MAKHACHKALA, April 18 (RIA Novosti) – The legislature of Russia’s North Caucasus Republic of Dagestan on Thursday voted overwhelmingly against reintroducing direct elections of the regional head.


A total of 74 lawmakers voted against direct elections while nine voted in favor and two abstained. Lawmakers from the Communist Party and the Patriots of Russia supported direct elections, while United Russia, A Just Russia and the Right Cause voted to reject them.


Lawmakers in Dagestan are now set to ask the Russian president to allow them to elect a new regional leader before September 8. Russian President Vladimir Putin accepted the resignation of Dagestan's head Magomedsalam Magomedov in late January. No official reason has been given for his resignation.


“The lawmakers decided to send a request to the president because delaying the vote makes no sense, taking into account that a decision to hold elections has already been made,” a spokesman for the Dagestani parliament said.

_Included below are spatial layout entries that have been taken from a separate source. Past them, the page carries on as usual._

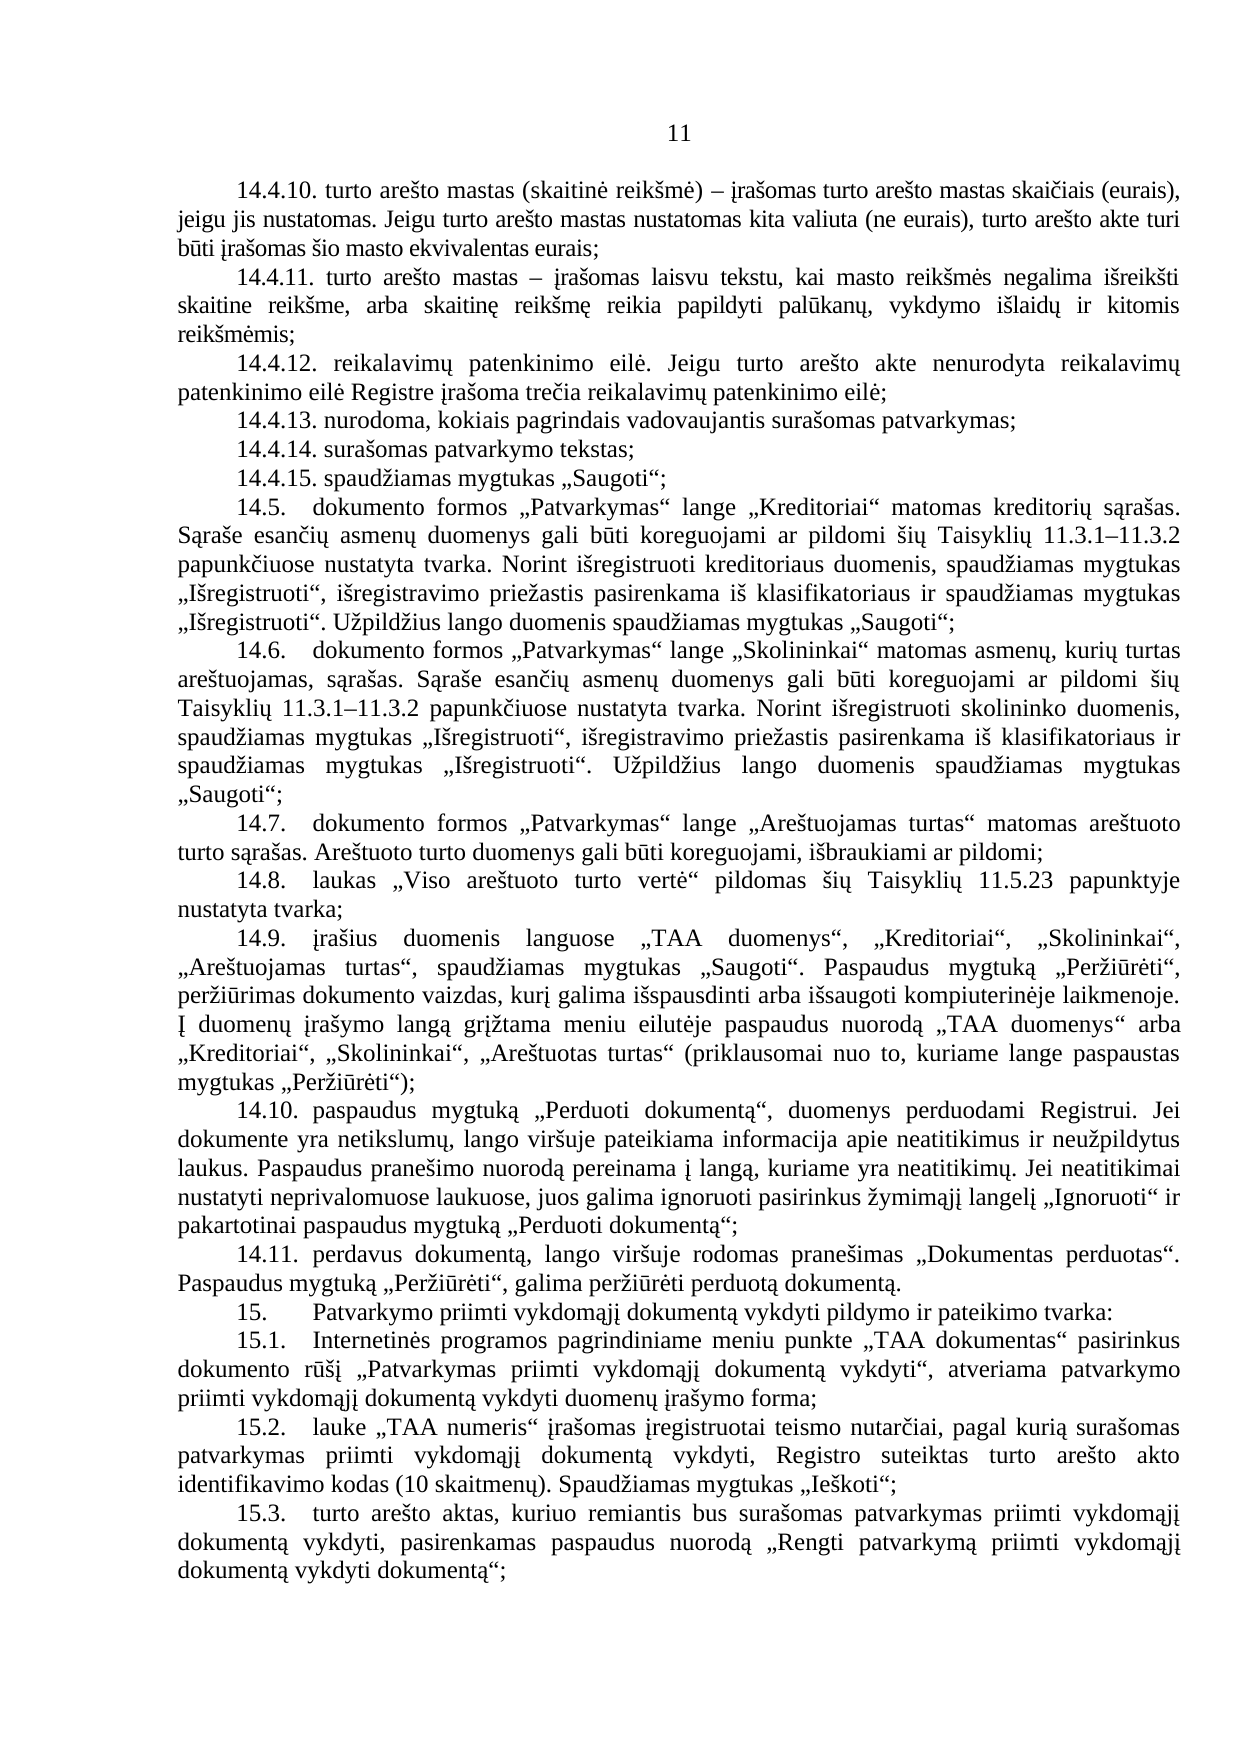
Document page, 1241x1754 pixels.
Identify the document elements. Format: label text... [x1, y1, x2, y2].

text 15. Patvarkymo priimti vykdomąjį dokumentą vykdyti pildymo ir pateikimo tvarka: [177, 1297, 1181, 1326]
text 14.8. laukas „Viso areštuoto turto vertė“ pildomas šių Taisyklių 11.5.23 papunktyje nustatyta tvarka; [177, 866, 1181, 923]
text 15.3. turto arešto aktas, kuriuo remiantis bus surašomas patvarkymas priimti vykdomąjį dokumentą vykdyti, pasirenkamas paspaudus nuorodą „Rengti patvarkymą priimti vykdomąjį dokumentą vykdyti dokumentą“; [177, 1498, 1181, 1584]
text 14.4.10. turto arešto mastas (skaitinė reikšmė) – įrašomas turto arešto mastas skaičiais (eurais), jeigu jis nustatomas. Jeigu turto arešto mastas nustatomas kita valiuta (ne eurais), turto arešto akte turi būti įrašomas šio masto ekvivalentas eurais; [177, 176, 1181, 262]
text 14.4.14. surašomas patvarkymo tekstas; [177, 434, 1181, 463]
text 14.5. dokumento formos „Patvarkymas“ lange „Kreditoriai“ matomas kreditorių sąrašas. Sąraše esančių asmenų duomenys gali būti koreguojami ar pildomi šių Taisyklių 11.3.1–11.3.2 papunkčiuose nustatyta tvarka. Norint išregistruoti kreditoriaus duomenis, spaudžiamas mygtukas „Išregistruoti“, išregistravimo priežastis pasirenkama iš klasifikatoriaus ir spaudžiamas mygtukas „Išregistruoti“. Užpildžius lango duomenis spaudžiamas mygtukas „Saugoti“; [177, 492, 1181, 636]
text 14.10. paspaudus mygtuką „Perduoti dokumentą“, duomenys perduodami Registrui. Jei dokumente yra netikslumų, lango viršuje pateikiama informacija apie neatitikimus ir neužpildytus laukus. Paspaudus pranešimo nuorodą pereinama į langą, kuriame yra neatitikimų. Jei neatitikimai nustatyti neprivalomuose laukuose, juos galima ignoruoti pasirinkus žymimąjį langelį „Ignoruoti“ ir pakartotinai paspaudus mygtuką „Perduoti dokumentą“; [177, 1096, 1181, 1239]
text 14.6. dokumento formos „Patvarkymas“ lange „Skolininkai“ matomas asmenų, kurių turtas areštuojamas, sąrašas. Sąraše esančių asmenų duomenys gali būti koreguojami ar pildomi šių Taisyklių 11.3.1–11.3.2 papunkčiuose nustatyta tvarka. Norint išregistruoti skolininko duomenis, spaudžiamas mygtukas „Išregistruoti“, išregistravimo priežastis pasirenkama iš klasifikatoriaus ir spaudžiamas mygtukas „Išregistruoti“. Užpildžius lango duomenis spaudžiamas mygtukas „Saugoti“; [177, 636, 1181, 808]
text 15.2. lauke „TAA numeris“ įrašomas įregistruotai teismo nutarčiai, pagal kurią surašomas patvarkymas priimti vykdomąjį dokumentą vykdyti, Registro suteiktas turto arešto akto identifikavimo kodas (10 skaitmenų). Spaudžiamas mygtukas „Ieškoti“; [177, 1412, 1181, 1498]
text 14.4.15. spaudžiamas mygtukas „Saugoti“; [177, 463, 1181, 492]
text 14.4.12. reikalavimų patenkinimo eilė. Jeigu turto arešto akte nenurodyta reikalavimų patenkinimo eilė Registre įrašoma trečia reikalavimų patenkinimo eilė; [177, 348, 1181, 406]
text 14.9. įrašius duomenis languose „TAA duomenys“, „Kreditoriai“, „Skolininkai“, „Areštuojamas turtas“, spaudžiamas mygtukas „Saugoti“. Paspaudus mygtuką „Peržiūrėti“, peržiūrimas dokumento vaizdas, kurį galima išspausdinti arba išsaugoti kompiuterinėje laikmenoje. Į duomenų įrašymo langą grįžtama meniu eilutėje paspaudus nuorodą „TAA duomenys“ arba „Kreditoriai“, „Skolininkai“, „Areštuotas turtas“ (priklausomai nuo to, kuriame lange paspaustas mygtukas „Peržiūrėti“); [177, 923, 1181, 1096]
text 14.11. perdavus dokumentą, lango viršuje rodomas pranešimas „Dokumentas perduotas“. Paspaudus mygtuką „Peržiūrėti“, galima peržiūrėti perduotą dokumentą. [177, 1239, 1181, 1297]
text 14.4.11. turto arešto mastas – įrašomas laisvu tekstu, kai masto reikšmės negalima išreikšti skaitine reikšme, arba skaitinę reikšmę reikia papildyti palūkanų, vykdymo išlaidų ir kitomis reikšmėmis; [177, 262, 1181, 348]
text 14.4.13. nurodoma, kokiais pagrindais vadovaujantis surašomas patvarkymas; [177, 406, 1181, 434]
text 14.7. dokumento formos „Patvarkymas“ lange „Areštuojamas turtas“ matomas areštuoto turto sąrašas. Areštuoto turto duomenys gali būti koreguojami, išbraukiami ar pildomi; [177, 808, 1181, 866]
text 15.1. Internetinės programos pagrindiniame meniu punkte „TAA dokumentas“ pasirinkus dokumento rūšį „Patvarkymas priimti vykdomąjį dokumentą vykdyti“, atveriama patvarkymo priimti vykdomąjį dokumentą vykdyti duomenų įrašymo forma; [177, 1326, 1181, 1412]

The republic’s acting leader Ramazan Abdualtipov expressed his support for the move.


On April 2 Russian President Vladimir Putin signed a law allowing regional lawmakers to decide whether a regional leader should be elected by direct popular vote or whether regional legislatures should choose one from a list of nominees approved by the president.


The law stipulates that should a region opt against holding a popular elections, each party in the regional legislature will be entitled to nominate up to three candidates for presidential approval. Before the nomination, would-be republic heads must close all their accounts in foreign banks and sell off any foreign assets.


Russia's North Caucasus republics were widely seen as the most likely regions to reject direct elections. Lawmakers from another Caucasus republic, Ingushetia, also prepared a similar bill and plan to consider it in the first reading on April 24.


The parliament of Kabardino-Balkaria, a North Caucasus region due to elect its leader in 2015, said its lawmakers have enough time to study the experience of the other regions and debate the issue with the region’s public organizations and citizens.


The Parliaments of Karachayevo-Cherkessia and Chechnya are yet to discuss the issue. Lawmakers from North Ossetia were not immediately available for a comment.